Watching Biffle fish the bug, we noticed he keeps the rod tip point towards the bait but not directly at it so there is a slight angle on the line coming off the last guide to the water. He reels it fast, even with a 7:1 reel but still his rod would jump as the head collided with hard bottom. That’s the key is finding those rough hard patches out there on otherwise clean bottoms.
He also did really well ticking the bait along near laydowns, stumps and even docks especially walkways.
“I don’t fish crankbaits,” Biffle said. “I used to catch a lot of bass on cranks, but I got tired of losing them too. With this deal you don’t lose hardly any fish. And, if I go down the bank with you and I’m throwing the Bug and you’re throwing a crankbait, I’m going to catch more bass than you.”
From what we saw last week, he might be right. We’ve had good experiences with the Hard Head and we’re looking forward to applying it around more situations on the water.

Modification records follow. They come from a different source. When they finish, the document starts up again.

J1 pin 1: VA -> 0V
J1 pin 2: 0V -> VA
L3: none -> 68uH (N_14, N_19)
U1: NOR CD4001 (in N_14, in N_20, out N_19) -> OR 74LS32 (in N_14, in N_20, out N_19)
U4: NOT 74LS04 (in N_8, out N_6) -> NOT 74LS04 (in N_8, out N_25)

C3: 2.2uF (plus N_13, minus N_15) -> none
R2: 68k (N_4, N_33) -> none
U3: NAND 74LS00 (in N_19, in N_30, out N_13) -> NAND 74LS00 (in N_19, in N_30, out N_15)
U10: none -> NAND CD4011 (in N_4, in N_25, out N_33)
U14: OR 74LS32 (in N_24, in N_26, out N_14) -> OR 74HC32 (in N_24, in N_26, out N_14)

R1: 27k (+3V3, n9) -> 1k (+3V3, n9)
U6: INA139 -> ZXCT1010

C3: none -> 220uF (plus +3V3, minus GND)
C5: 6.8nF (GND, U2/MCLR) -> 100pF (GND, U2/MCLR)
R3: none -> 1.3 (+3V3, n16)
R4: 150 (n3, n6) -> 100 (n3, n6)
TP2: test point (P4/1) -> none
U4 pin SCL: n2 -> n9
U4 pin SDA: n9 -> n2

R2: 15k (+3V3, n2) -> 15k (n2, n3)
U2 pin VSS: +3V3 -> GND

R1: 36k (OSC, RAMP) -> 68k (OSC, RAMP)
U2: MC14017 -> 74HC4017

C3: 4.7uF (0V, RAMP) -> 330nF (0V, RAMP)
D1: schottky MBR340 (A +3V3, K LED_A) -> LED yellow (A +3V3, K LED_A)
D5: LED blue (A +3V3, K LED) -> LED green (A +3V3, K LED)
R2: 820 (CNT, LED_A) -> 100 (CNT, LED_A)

The key is to fish it around rock, ticking and banging into the rock, and reel it faster than you’d think while maintaining that contact. When a fish bites, often you will just feel a slight difference in weight of the bait or your line will just start off in a slightly left or right direction. Anytime you feel a slight change, it’s time to swing.
On our day on the lake, Biffle pulled into one pocket and caught probably 14-16 pounds of bass in short order fishing the bait fast over rough patches of rock on flats and points and around isolated wood in the form of stumps and laydowns.
Many more anglers will learn the virtues of the Biffle Bug and Hard Head combo and the system for fishing it on their own and on different waterways across the country. No pun intended but we’re probably just scratching the surface on the new approach to covering water effectively for bass.